Check your understanding:
[A] Please output a passage from the DACA page below word for word, beginning at the words "The pandemic and" and stopping after the words "social security numbers.".
[B] According to the DACA page below, what was the average hourly income of DACA recipients after receiving DACA?
Top of Page extract
As the Deferred Action for Childhood Arrivals (DACA) program enters its tenth year, a Boundless report analyzes public data to get a picture of who DACA recipients are, as well as the challenges and opportunities they face.
Since its inception in June 2012, the Deferred Action for Childhood Arrivals (DACA) program has provided temporary relief from deportation as well as work authorization to undocumented young people across the United States.
As of December 2021, the end of the first quarter of the 2022 fiscal year, and the most recent quarter for which USCIS has released data, there were approximately 611,470 DACA recipients. Of these over 600,000 people, more than half are female, and two-thirds are between the ages of 20 and 30 years old.
Using data from the 2021 National DACA Study, Boundless found that about a third are currently in school, with the majority pursuing a bachelor’s degree and some an associate’s or master’s degree. Almost 70% had, or were on track to obtaining, a bachelor’s degree or higher at the time of the survey.
Almost 80% of DACA recipients also reported being employed after their DACA application and attendant work authorization was approved, compared to less than half that number prior to approval. Receiving a grant of DACA also doubled recipients’ average income, from about $11/hour before DACA to nearly $23/hour after, which brought the average annual income for a DACA household on par with the median U.S. household.
This increased economic integration and financial stability also led to greater feelings of social inclusion and participation, with DACA recipients reporting increased feelings of belonging following receiving an approval. However, the numbers declined dramatically from 2020 to 2021: while 60% of DACA recipients reported increased feelings of integration and inclusion, in 2021 that number fell to only 45% of those surveyed.
The pandemic and the political climate have also both had an impact, with over 200,000 DACA recipients serving as frontline workers during the pandemic, while many were denied stimulus checks during business closures and shutdowns because they filed their federal income tax returns with Individual Taxpayer Identification Numbers instead of U.S. social security numbers.
The lawsuits surrounding DACA also continue, following former President Trump’s effort to terminate the program in 2017. At this time, the Department of Homeland Security (DHS) cannot approve any new DACA applications filed after July 16, 2021. However applicants who were already granted DACA prior to that date may continue to file renewals of their DACA and work authorization.
Bottom of Page extract
Top of Supplied information
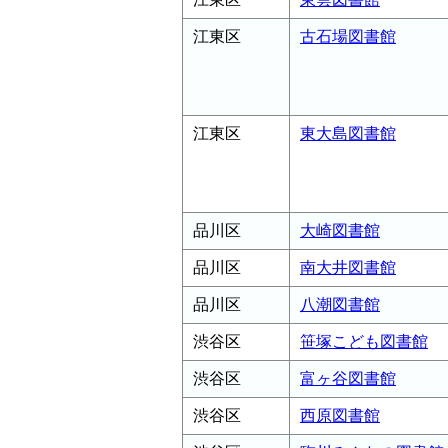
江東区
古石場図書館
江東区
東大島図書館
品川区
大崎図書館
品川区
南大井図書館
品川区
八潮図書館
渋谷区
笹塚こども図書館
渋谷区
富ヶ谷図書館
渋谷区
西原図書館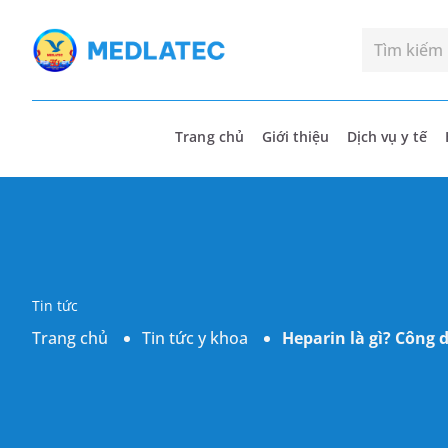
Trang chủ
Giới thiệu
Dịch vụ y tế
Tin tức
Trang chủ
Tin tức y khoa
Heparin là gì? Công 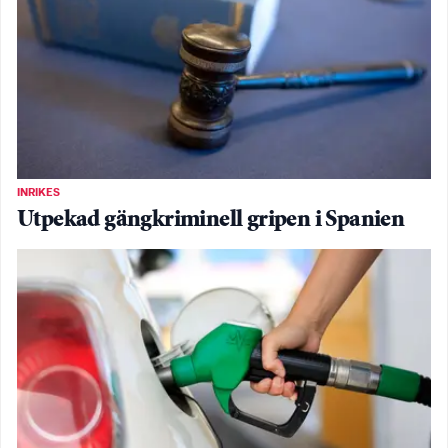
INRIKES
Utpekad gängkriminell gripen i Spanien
Bottom of Supplied information
Top of Supplied information
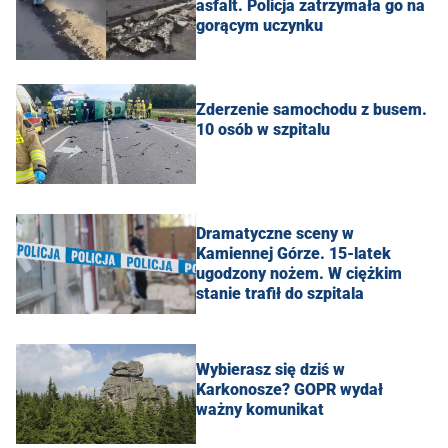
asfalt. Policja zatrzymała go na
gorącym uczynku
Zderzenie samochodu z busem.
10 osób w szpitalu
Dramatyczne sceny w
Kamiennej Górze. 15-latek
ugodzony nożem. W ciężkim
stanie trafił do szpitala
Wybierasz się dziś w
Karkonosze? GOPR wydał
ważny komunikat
Bottom of Supplied information
Exercise results:
[A]
The pandemic and the political climate have also both had an impact, with over 200,000 DACA recipients serving as frontline workers during the pandemic, while many were denied stimulus checks during business closures and shutdowns because they filed their federal income tax returns with Individual Taxpayer Identification Numbers instead of U.S. social security numbers.

[B] Nearly $23 per hour.